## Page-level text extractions
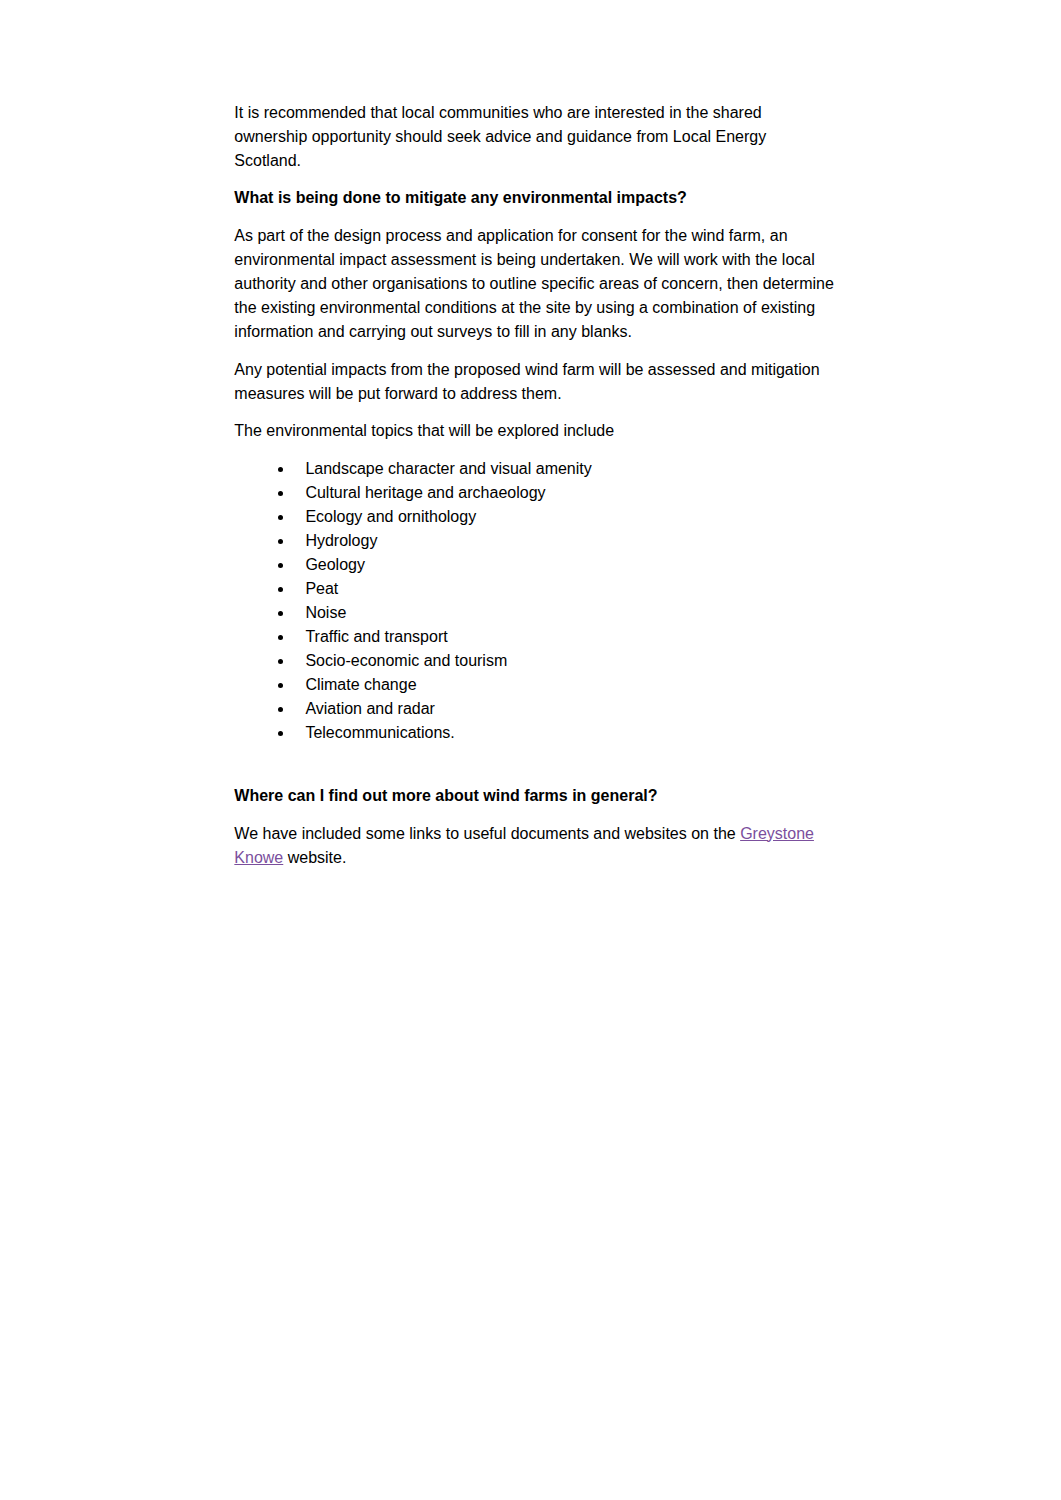It is recommended that local communities who are interested in the shared ownership opportunity should seek advice and guidance from Local Energy Scotland.
What is being done to mitigate any environmental impacts?
As part of the design process and application for consent for the wind farm, an environmental impact assessment is being undertaken. We will work with the local authority and other organisations to outline specific areas of concern, then determine the existing environmental conditions at the site by using a combination of existing information and carrying out surveys to fill in any blanks.
Any potential impacts from the proposed wind farm will be assessed and mitigation measures will be put forward to address them.
The environmental topics that will be explored include
Landscape character and visual amenity
Cultural heritage and archaeology
Ecology and ornithology
Hydrology
Geology
Peat
Noise
Traffic and transport
Socio-economic and tourism
Climate change
Aviation and radar
Telecommunications.
Where can I find out more about wind farms in general?
We have included some links to useful documents and websites on the Greystone Knowe website.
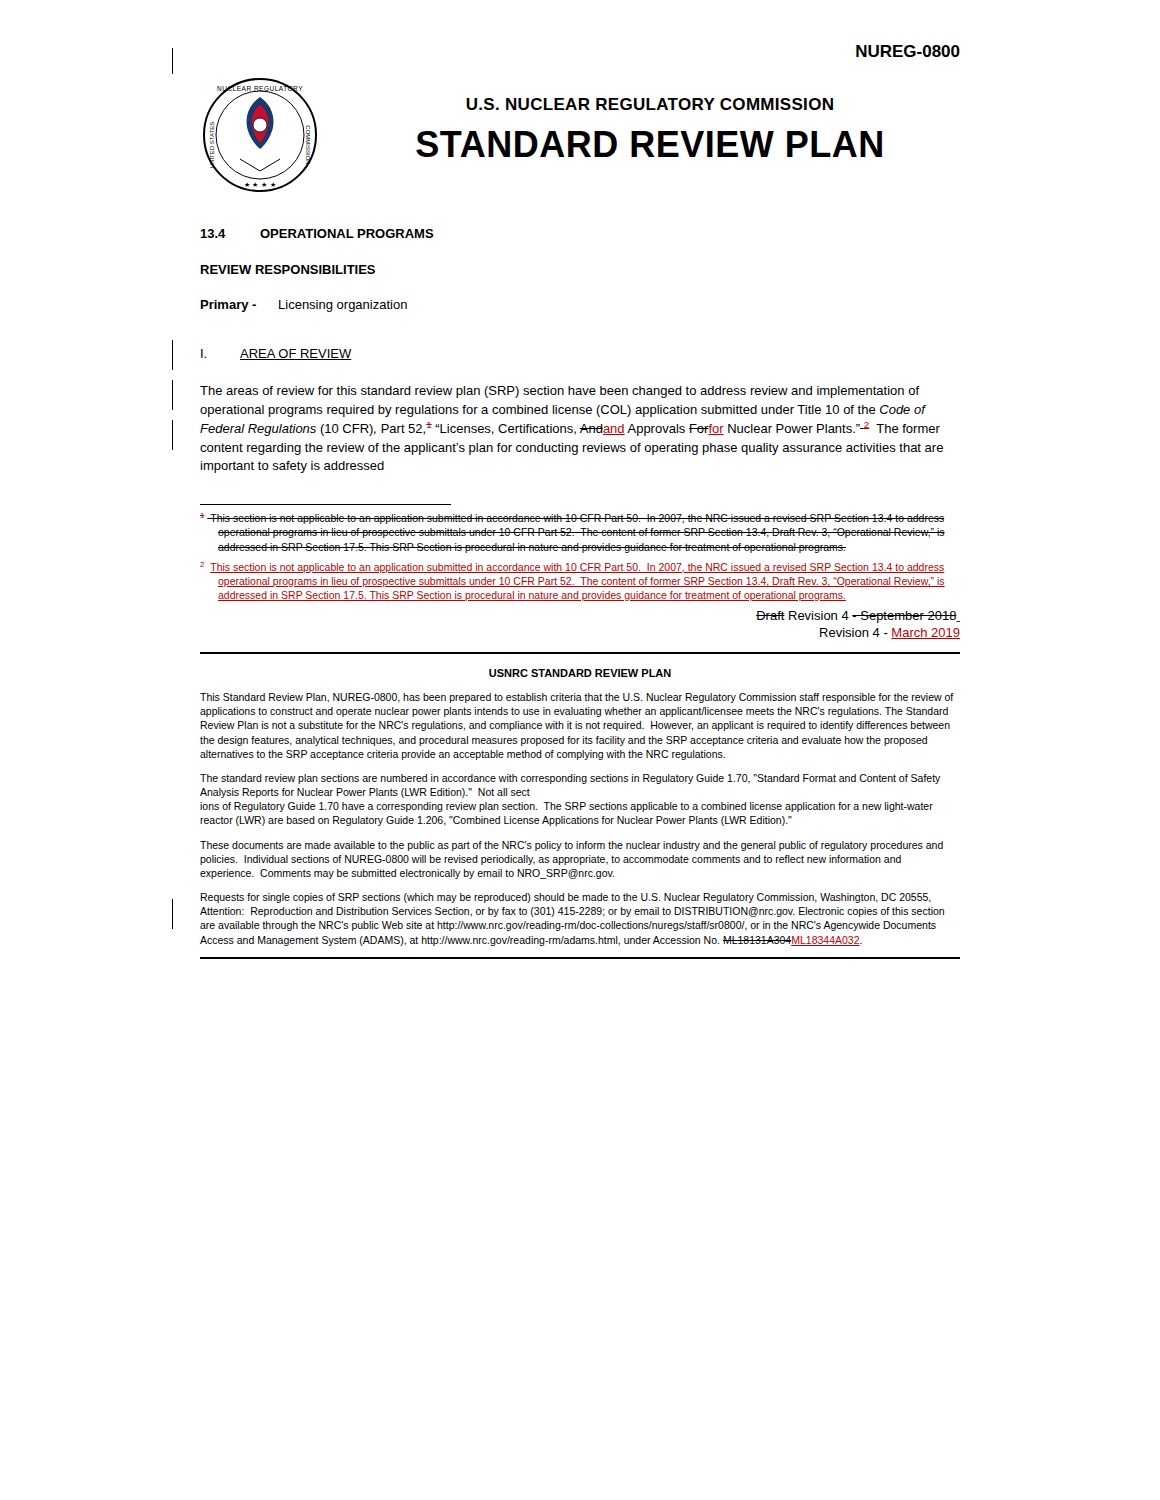NUREG-0800
NUCLEAR REGULATORY ★ ★ ★ ★ UNITED STATES COMMISSION
U.S. NUCLEAR REGULATORY COMMISSION
STANDARD REVIEW PLAN
13.4 OPERATIONAL PROGRAMS
REVIEW RESPONSIBILITIES
Primary - Licensing organization
I. AREA OF REVIEW
The areas of review for this standard review plan (SRP) section have been changed to address review and implementation of operational programs required by regulations for a combined license (COL) application submitted under Title 10 of the Code of Federal Regulations (10 CFR), Part 52,1 “Licenses, Certifications, And and Approvals For for Nuclear Power Plants.” 2 The former content regarding the review of the applicant’s plan for conducting reviews of operating phase quality assurance activities that are important to safety is addressed
1 This section is not applicable to an application submitted in accordance with 10 CFR Part 50. In 2007, the NRC issued a revised SRP Section 13.4 to address operational programs in lieu of prospective submittals under 10 CFR Part 52. The content of former SRP Section 13.4, Draft Rev. 3, “Operational Review,” is addressed in SRP Section 17.5. This SRP Section is procedural in nature and provides guidance for treatment of operational programs.
2 This section is not applicable to an application submitted in accordance with 10 CFR Part 50. In 2007, the NRC issued a revised SRP Section 13.4 to address operational programs in lieu of prospective submittals under 10 CFR Part 52. The content of former SRP Section 13.4, Draft Rev. 3, “Operational Review,” is addressed in SRP Section 17.5. This SRP Section is procedural in nature and provides guidance for treatment of operational programs.
Draft Revision 4 - September 2018
Revision 4 - March 2019
USNRC STANDARD REVIEW PLAN
This Standard Review Plan, NUREG-0800, has been prepared to establish criteria that the U.S. Nuclear Regulatory Commission staff responsible for the review of applications to construct and operate nuclear power plants intends to use in evaluating whether an applicant/licensee meets the NRC's regulations. The Standard Review Plan is not a substitute for the NRC's regulations, and compliance with it is not required. However, an applicant is required to identify differences between the design features, analytical techniques, and procedural measures proposed for its facility and the SRP acceptance criteria and evaluate how the proposed alternatives to the SRP acceptance criteria provide an acceptable method of complying with the NRC regulations.
The standard review plan sections are numbered in accordance with corresponding sections in Regulatory Guide 1.70, "Standard Format and Content of Safety Analysis Reports for Nuclear Power Plants (LWR Edition)." Not all sect
ions of Regulatory Guide 1.70 have a corresponding review plan section. The SRP sections applicable to a combined license application for a new light-water reactor (LWR) are based on Regulatory Guide 1.206, "Combined License Applications for Nuclear Power Plants (LWR Edition)."
These documents are made available to the public as part of the NRC's policy to inform the nuclear industry and the general public of regulatory procedures and policies. Individual sections of NUREG-0800 will be revised periodically, as appropriate, to accommodate comments and to reflect new information and experience. Comments may be submitted electronically by email to NRO_SRP@nrc.gov.
Requests for single copies of SRP sections (which may be reproduced) should be made to the U.S. Nuclear Regulatory Commission, Washington, DC 20555, Attention: Reproduction and Distribution Services Section, or by fax to (301) 415-2289; or by email to DISTRIBUTION@nrc.gov. Electronic copies of this section are available through the NRC's public Web site at http://www.nrc.gov/reading-rm/doc-collections/nuregs/staff/sr0800/, or in the NRC's Agencywide Documents Access and Management System (ADAMS), at http://www.nrc.gov/reading-rm/adams.html, under Accession No. ML18131A304 ML18344A032.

## Requirement
Please transcribe every entry above exactly, leaving out any pictures.

## Completed task
It is recommended that local communities who are interested in the shared ownership opportunity should seek advice and guidance from Local Energy Scotland.
What is being done to mitigate any environmental impacts?
As part of the design process and application for consent for the wind farm, an environmental impact assessment is being undertaken. We will work with the local authority and other organisations to outline specific areas of concern, then determine the existing environmental conditions at the site by using a combination of existing information and carrying out surveys to fill in any blanks.
Any potential impacts from the proposed wind farm will be assessed and mitigation measures will be put forward to address them.
The environmental topics that will be explored include
Landscape character and visual amenity
Cultural heritage and archaeology
Ecology and ornithology
Hydrology
Geology
Peat
Noise
Traffic and transport
Socio-economic and tourism
Climate change
Aviation and radar
Telecommunications.
Where can I find out more about wind farms in general?
We have included some links to useful documents and websites on the Greystone Knowe website.
NUREG-0800
NUCLEAR REGULATORY ★ ★ ★ ★ UNITED STATES COMMISSION
U.S. NUCLEAR REGULATORY COMMISSION
STANDARD REVIEW PLAN
13.4 OPERATIONAL PROGRAMS
REVIEW RESPONSIBILITIES
Primary - Licensing organization
I. AREA OF REVIEW
The areas of review for this standard review plan (SRP) section have been changed to address review and implementation of operational programs required by regulations for a combined license (COL) application submitted under Title 10 of the Code of Federal Regulations (10 CFR), Part 52,1 “Licenses, Certifications, And and Approvals For for Nuclear Power Plants.” 2 The former content regarding the review of the applicant’s plan for conducting reviews of operating phase quality assurance activities that are important to safety is addressed
1 This section is not applicable to an application submitted in accordance with 10 CFR Part 50. In 2007, the NRC issued a revised SRP Section 13.4 to address operational programs in lieu of prospective submittals under 10 CFR Part 52. The content of former SRP Section 13.4, Draft Rev. 3, “Operational Review,” is addressed in SRP Section 17.5. This SRP Section is procedural in nature and provides guidance for treatment of operational programs.
2 This section is not applicable to an application submitted in accordance with 10 CFR Part 50. In 2007, the NRC issued a revised SRP Section 13.4 to address operational programs in lieu of prospective submittals under 10 CFR Part 52. The content of former SRP Section 13.4, Draft Rev. 3, “Operational Review,” is addressed in SRP Section 17.5. This SRP Section is procedural in nature and provides guidance for treatment of operational programs.
Draft Revision 4 - September 2018
Revision 4 - March 2019
USNRC STANDARD REVIEW PLAN
This Standard Review Plan, NUREG-0800, has been prepared to establish criteria that the U.S. Nuclear Regulatory Commission staff responsible for the review of applications to construct and operate nuclear power plants intends to use in evaluating whether an applicant/licensee meets the NRC's regulations. The Standard Review Plan is not a substitute for the NRC's regulations, and compliance with it is not required. However, an applicant is required to identify differences between the design features, analytical techniques, and procedural measures proposed for its facility and the SRP acceptance criteria and evaluate how the proposed alternatives to the SRP acceptance criteria provide an acceptable method of complying with the NRC regulations.
The standard review plan sections are numbered in accordance with corresponding sections in Regulatory Guide 1.70, "Standard Format and Content of Safety Analysis Reports for Nuclear Power Plants (LWR Edition)." Not all sect
ions of Regulatory Guide 1.70 have a corresponding review plan section. The SRP sections applicable to a combined license application for a new light-water reactor (LWR) are based on Regulatory Guide 1.206, "Combined License Applications for Nuclear Power Plants (LWR Edition)."
These documents are made available to the public as part of the NRC's policy to inform the nuclear industry and the general public of regulatory procedures and policies. Individual sections of NUREG-0800 will be revised periodically, as appropriate, to accommodate comments and to reflect new information and experience. Comments may be submitted electronically by email to NRO_SRP@nrc.gov.
Requests for single copies of SRP sections (which may be reproduced) should be made to the U.S. Nuclear Regulatory Commission, Washington, DC 20555, Attention: Reproduction and Distribution Services Section, or by fax to (301) 415-2289; or by email to DISTRIBUTION@nrc.gov. Electronic copies of this section are available through the NRC's public Web site at http://www.nrc.gov/reading-rm/doc-collections/nuregs/staff/sr0800/, or in the NRC's Agencywide Documents Access and Management System (ADAMS), at http://www.nrc.gov/reading-rm/adams.html, under Accession No. ML18131A304 ML18344A032.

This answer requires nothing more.